N'dalatando, formerly Vila Salazar, is a town, with a population of 161,584 (2014), and a commune in the municipality of Cazengo, province of Cuanza Norte, Angola.

It is also the seat of the Cazengo municipality and the provincial capital.

==History==
The city is very close to Kabasa which was the historic center of Ndongo, the core kingdom that evolved into the Portuguese colony of Angola.
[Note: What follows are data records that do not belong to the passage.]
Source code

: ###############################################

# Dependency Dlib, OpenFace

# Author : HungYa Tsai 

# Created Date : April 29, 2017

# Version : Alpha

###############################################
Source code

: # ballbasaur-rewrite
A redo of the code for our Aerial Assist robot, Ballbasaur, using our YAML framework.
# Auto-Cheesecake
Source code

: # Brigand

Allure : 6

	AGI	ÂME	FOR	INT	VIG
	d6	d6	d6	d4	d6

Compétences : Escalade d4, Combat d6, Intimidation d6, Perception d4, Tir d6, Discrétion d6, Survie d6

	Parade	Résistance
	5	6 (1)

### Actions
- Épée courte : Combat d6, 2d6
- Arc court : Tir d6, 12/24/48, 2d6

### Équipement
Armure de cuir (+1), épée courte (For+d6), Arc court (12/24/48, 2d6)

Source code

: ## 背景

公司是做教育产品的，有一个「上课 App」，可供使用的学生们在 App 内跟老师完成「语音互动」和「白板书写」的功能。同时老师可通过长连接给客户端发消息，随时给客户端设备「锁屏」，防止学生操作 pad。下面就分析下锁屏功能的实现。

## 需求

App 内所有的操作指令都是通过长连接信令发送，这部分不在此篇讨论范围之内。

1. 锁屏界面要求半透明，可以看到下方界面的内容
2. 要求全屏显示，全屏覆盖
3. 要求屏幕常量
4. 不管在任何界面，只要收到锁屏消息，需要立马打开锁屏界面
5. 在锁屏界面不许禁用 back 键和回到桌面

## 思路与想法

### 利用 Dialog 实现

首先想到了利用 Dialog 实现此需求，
N'dalatando was named Salazar by the Portuguese colonial authorities in 1936, honoring the Portuguese dictator Salazar. This was later modified to Vila Salazar. On 28 May 1956, the town was elevated to the status of city (cidade in Portuguese). After gaining independence on 11 November 1975, the Angolan government gave it back the name N'dalatando, effective 18 July 1976. The history of the place is traced back to the 1840s.

==Geography==
The city is limited in the north by the river Luinha, and in the east, south and west by the Lucala River.

==Transportation==
It is served by a station on the northern railway of Luanda Railway. The national road No. 230 links N'dalatando to Luanda in the West and Malanje in the East.

==Culture==
The city is home to Angola's là-bas sole botanic garden. The garden was founded as part of a Portuguese agricultural research station and contains some impressive specimens of bamboos, rubber trees, podocarps and fruit trees. The garden also contains a large plantation of tlingera elatior forbs (porcelain roses) for local trade.